Washington Attorney General Bob Ferguson said on Wednesday that a federal jury determined GEO Group violated the state’s minimum wage laws in paying immigrants detained at the Northwest ICE Processing Center (NWIPC) $1 a day for their forced work. The statement said the jury has ordered the private prison profiteer to pay detained immigrants the minimum wage, or higher. The judge overseeing the case will also determine “how much GEO unfairly gained from its wage law violations spanning more than 15 years,” which could total millions, the Associated Press (AP) said.

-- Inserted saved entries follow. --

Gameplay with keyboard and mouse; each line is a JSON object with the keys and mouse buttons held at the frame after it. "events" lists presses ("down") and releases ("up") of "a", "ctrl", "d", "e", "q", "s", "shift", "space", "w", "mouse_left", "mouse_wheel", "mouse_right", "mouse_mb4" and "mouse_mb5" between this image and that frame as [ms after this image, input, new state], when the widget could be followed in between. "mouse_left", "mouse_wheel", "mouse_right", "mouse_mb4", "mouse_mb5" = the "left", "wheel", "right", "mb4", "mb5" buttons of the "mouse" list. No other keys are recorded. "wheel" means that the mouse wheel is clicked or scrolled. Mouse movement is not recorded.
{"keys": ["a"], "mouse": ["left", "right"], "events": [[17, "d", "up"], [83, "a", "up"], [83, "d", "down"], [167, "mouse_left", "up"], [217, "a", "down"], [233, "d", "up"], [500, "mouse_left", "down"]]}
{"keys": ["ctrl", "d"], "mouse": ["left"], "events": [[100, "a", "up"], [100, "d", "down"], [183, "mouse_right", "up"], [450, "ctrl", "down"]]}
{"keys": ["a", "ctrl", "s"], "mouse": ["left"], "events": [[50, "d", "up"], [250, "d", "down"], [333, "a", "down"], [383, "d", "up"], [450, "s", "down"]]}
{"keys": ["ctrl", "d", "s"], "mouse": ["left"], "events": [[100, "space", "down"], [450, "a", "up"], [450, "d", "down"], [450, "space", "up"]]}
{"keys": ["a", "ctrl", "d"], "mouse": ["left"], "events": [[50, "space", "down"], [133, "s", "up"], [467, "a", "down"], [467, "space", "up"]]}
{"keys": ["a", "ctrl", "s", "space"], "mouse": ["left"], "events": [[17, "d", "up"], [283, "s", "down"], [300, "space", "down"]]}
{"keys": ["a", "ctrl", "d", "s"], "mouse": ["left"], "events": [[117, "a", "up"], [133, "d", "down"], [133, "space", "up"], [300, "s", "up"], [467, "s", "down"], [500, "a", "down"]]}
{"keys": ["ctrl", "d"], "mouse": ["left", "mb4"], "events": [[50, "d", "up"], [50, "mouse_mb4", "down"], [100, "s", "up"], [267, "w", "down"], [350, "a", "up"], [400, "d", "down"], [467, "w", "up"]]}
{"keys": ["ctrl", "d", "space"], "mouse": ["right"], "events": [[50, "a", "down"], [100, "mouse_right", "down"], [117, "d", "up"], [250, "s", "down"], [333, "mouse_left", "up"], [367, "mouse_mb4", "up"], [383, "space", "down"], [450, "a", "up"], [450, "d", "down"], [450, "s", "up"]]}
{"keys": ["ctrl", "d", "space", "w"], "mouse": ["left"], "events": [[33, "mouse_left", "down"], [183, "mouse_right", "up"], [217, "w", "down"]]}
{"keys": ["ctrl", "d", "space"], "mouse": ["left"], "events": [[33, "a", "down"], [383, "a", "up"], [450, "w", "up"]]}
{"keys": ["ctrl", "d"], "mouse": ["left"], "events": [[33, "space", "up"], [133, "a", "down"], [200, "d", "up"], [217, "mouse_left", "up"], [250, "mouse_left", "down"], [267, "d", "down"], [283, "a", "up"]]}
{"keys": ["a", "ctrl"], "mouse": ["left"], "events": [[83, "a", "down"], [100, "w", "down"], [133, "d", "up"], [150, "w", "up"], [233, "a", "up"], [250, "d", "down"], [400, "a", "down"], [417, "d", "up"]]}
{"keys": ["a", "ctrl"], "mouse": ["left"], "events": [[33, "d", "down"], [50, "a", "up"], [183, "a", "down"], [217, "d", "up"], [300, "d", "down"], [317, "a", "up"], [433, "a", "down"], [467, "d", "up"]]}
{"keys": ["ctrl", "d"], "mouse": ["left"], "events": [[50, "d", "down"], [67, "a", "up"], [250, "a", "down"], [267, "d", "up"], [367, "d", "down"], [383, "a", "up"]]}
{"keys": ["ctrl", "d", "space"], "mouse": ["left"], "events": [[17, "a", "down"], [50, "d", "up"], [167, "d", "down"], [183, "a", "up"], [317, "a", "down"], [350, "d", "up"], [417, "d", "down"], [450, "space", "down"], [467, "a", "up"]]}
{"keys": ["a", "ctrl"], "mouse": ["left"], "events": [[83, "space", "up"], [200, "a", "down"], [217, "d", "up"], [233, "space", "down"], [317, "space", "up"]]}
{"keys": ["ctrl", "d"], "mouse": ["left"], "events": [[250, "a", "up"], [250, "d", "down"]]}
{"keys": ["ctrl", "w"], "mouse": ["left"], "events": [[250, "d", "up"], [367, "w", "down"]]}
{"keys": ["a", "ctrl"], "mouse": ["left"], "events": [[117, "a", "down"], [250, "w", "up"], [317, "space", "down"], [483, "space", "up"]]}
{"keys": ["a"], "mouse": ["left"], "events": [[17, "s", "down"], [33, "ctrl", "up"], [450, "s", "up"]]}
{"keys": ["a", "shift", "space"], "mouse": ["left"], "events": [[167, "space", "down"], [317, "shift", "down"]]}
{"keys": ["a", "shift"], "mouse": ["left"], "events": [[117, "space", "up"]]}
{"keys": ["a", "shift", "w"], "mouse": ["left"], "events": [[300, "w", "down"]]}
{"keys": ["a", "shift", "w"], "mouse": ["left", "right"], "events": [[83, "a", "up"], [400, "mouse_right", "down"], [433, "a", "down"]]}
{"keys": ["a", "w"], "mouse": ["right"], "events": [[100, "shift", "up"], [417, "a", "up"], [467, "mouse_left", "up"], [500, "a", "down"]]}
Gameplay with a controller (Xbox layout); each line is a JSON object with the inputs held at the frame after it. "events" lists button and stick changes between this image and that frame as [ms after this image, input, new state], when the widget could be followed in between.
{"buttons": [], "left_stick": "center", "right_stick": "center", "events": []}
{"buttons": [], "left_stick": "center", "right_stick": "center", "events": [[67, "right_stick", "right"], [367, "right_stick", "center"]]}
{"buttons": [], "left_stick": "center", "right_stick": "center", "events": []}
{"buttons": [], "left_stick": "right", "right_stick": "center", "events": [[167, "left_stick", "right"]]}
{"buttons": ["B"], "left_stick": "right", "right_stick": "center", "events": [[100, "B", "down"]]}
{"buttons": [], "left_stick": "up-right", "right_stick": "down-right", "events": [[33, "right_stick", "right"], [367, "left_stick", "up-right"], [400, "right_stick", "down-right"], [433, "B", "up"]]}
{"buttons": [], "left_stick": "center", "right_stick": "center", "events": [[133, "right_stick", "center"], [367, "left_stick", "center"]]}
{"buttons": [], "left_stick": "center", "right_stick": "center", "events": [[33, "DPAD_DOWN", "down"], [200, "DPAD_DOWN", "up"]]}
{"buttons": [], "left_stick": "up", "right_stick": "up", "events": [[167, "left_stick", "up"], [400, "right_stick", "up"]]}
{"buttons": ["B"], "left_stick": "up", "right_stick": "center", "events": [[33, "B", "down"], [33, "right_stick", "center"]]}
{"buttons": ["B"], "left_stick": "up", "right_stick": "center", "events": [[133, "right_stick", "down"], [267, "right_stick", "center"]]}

“At trial, several former and current GEO staff testified that GEO chose to pay detainee workers only $1 per day, despite the fact that GEO knew it had the ability to pay more,” Ferguson’s office said. Prison Legal News reports that GEO Group reported revenues of $2.477 billion in 2019 alone. “Detainees perform most of the work necessary to run the facility,” Ferguson’s office continued, including food service, laundry service, cleaning, and maintenance. “Detainee workers even provide thousands of haircuts per year at the center’s barbershop, staffed entirely by detainees.”
This forced work has often been erroneously referred to as “voluntary,” even as detained immigrants have said in other lawsuits challenging the $1 wage that they were “threatened with solitary confinement and the loss of access to basic necessities, like food, clothing, products for personal hygiene, and phone calls to loved ones” if they refused to work. Detained immigrants have also said they have had no choice but to work, in order to purchase basic items from the commissary.
“After a two-and-a-half-week trial, the jury decided the multi-billion dollar company must pay all its workers Washington’s minimum wage of $13.69 or more,” Ferguson’s office said. “Now, it is up to U.S. District Court Judge Robert Bryan to determine how much GEO unfairly gained from its wage law violations spanning more than 15 years. The Attorney General’s Office is requesting that this payment reimburse detainee workers and Tacoma community members.”
The release said the latter is intended for “job seekers in the community surrounding the detention center who may have lost employment opportunities because of GEO’s practices.” In an ideal world, we’d move away from having to depend on private prisons locking up immigrants for the federal government in order to create jobs. Especially when it relates to a facility like NWIPC.
Just this year, the Environmental Protection Agency (EPA) warned GEO Group about a toxic chemical used to clean numerous surfaces and microwaves widely used by immigrants at the facility. The EPA had already found GEO Group violated the law by misusing toxic chemicals at another one of its sites in California. “Migrants who participated in the ‘volunteer’ work program were given HDQ Neutral in 32-ounce spray bottles and mop buckets, often without safety labels or instructions attached, without being required to wear the necessary protective equipment when handling the industrial pesticide,” Earthjustice said at the time. Notice that “volunteer” bs again.
Both California and Washington leaders have taken significant steps to end the use of for-profit prisons in their states. In the former, a law passed in 2019 was hailed as “a model for the rest of the nation.” GEO Group sued, of course, initially losing following an October 2020 ruling from a George W. Bush-appointed judge. However, a recent ruling from a panel of conservative judges has for now blocked the law. It’s unclear if that has yet been appealed. In Washington, a law signed into place earlier this year also phases out for-profit detention, including NWIPC. “Washington has not supported use of private prisons, and this bill continues that policy by prohibiting private detention facilities from operating in the state,” Gov. Jay Inslee said, according to the AP.
Private prisons should not exist—and in the meantime, these companies need to pay up for their abuses. “This multi-billion dollar corporation illegally exploited the people it detains to line its own pockets,” Ferguson said in the statement. “Today’s victory sends a clear message: Washington will not tolerate corporations that get rich violating the rights of the people.”